● Exercise prompt
Looking only at the lines below that contain "Modify", give the number of them and no other text.

● Records for this task
<<<<
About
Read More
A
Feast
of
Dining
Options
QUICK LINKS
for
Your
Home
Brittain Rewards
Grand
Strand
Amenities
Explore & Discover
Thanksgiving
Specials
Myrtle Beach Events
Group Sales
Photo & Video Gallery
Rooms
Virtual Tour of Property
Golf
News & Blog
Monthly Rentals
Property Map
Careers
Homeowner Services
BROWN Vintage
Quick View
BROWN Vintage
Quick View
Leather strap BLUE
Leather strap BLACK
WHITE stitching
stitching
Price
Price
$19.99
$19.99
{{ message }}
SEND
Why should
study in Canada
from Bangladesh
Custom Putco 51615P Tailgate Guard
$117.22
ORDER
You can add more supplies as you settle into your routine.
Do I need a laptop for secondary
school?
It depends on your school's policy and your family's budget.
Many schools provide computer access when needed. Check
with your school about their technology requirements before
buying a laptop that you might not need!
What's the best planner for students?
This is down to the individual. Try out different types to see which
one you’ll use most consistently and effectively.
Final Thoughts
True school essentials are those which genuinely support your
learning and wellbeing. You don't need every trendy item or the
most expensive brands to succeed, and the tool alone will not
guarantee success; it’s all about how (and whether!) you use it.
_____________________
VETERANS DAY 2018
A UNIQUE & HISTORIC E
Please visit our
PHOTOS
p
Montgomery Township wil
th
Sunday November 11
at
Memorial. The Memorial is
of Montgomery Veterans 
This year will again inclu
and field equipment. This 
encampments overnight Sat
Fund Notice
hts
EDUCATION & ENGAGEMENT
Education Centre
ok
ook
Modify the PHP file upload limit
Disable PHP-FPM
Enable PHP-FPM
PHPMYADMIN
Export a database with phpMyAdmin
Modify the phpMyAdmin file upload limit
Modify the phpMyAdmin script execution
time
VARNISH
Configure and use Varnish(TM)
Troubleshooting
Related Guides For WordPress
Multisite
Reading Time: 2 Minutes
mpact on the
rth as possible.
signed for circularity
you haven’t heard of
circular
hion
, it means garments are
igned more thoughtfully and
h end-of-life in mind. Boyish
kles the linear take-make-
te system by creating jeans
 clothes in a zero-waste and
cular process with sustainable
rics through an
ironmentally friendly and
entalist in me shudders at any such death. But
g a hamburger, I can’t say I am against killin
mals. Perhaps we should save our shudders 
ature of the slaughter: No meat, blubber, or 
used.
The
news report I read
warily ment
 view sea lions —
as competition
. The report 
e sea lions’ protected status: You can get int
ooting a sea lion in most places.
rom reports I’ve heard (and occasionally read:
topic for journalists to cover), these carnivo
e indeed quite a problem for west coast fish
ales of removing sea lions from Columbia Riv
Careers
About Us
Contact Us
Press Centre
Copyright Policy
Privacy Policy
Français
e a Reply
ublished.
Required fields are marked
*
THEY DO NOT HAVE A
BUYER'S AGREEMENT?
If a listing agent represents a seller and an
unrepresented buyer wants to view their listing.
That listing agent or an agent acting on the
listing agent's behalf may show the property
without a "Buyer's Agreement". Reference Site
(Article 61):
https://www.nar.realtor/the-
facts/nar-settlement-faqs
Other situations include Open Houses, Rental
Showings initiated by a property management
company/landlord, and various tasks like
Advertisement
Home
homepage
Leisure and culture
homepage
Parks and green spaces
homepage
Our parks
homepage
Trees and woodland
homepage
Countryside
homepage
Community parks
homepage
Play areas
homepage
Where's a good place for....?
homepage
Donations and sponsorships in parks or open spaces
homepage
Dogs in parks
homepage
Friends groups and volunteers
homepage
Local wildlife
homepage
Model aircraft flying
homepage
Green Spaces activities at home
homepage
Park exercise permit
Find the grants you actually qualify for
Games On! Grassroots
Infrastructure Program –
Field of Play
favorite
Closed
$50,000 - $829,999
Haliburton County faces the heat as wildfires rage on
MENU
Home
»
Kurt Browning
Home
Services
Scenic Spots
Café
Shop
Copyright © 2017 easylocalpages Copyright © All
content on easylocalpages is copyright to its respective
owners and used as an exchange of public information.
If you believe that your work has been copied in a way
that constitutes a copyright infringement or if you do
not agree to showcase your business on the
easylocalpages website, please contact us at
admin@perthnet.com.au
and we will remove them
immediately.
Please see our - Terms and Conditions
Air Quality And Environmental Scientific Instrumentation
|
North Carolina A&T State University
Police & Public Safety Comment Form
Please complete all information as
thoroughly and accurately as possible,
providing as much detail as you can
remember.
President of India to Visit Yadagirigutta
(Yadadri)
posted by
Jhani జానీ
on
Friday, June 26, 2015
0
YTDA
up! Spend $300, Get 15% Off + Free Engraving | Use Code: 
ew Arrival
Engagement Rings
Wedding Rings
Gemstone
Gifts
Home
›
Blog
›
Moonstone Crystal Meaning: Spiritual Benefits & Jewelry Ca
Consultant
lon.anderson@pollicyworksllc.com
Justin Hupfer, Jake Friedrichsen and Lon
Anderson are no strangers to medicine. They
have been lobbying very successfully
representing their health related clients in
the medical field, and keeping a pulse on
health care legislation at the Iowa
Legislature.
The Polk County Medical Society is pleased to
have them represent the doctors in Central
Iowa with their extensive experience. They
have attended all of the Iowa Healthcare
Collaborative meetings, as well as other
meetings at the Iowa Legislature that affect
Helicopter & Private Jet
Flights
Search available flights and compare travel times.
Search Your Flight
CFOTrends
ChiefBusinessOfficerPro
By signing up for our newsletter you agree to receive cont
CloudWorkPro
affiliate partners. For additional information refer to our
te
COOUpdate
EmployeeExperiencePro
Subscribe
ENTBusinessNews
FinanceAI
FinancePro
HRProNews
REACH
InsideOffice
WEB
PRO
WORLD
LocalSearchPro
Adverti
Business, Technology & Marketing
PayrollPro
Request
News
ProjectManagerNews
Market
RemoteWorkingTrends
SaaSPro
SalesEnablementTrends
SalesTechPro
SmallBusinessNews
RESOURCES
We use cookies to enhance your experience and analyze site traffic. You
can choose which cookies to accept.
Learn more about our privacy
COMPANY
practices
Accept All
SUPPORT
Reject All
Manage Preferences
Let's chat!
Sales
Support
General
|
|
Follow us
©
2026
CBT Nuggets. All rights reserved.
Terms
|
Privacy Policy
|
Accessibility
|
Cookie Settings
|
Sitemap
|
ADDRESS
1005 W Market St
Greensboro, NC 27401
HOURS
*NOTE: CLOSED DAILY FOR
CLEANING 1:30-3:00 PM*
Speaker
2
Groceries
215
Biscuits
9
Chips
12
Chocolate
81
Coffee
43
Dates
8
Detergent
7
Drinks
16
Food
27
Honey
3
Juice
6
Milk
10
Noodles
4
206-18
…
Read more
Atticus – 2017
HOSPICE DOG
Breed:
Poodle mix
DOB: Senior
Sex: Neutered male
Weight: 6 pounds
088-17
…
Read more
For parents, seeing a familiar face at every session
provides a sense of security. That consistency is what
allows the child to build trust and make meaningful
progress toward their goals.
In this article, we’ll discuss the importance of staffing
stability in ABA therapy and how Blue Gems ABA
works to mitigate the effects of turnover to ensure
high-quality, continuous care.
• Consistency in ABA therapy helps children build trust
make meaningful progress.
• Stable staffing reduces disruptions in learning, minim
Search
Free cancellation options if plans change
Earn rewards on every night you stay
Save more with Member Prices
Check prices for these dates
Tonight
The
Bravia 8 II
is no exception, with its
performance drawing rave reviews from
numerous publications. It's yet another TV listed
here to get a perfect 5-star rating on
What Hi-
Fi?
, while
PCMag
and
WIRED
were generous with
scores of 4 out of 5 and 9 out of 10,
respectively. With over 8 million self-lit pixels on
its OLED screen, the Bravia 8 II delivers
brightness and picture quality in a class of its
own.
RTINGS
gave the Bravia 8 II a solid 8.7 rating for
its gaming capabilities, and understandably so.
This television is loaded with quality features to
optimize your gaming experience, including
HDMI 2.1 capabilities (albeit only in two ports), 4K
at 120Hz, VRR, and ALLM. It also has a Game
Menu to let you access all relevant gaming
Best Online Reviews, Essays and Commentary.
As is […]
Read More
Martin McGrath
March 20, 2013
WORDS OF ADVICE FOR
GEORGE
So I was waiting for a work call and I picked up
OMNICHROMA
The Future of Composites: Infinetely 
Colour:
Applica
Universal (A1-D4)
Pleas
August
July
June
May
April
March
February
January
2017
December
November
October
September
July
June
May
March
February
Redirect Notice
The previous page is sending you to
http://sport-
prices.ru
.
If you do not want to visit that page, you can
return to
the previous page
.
>>>>
● Reply
3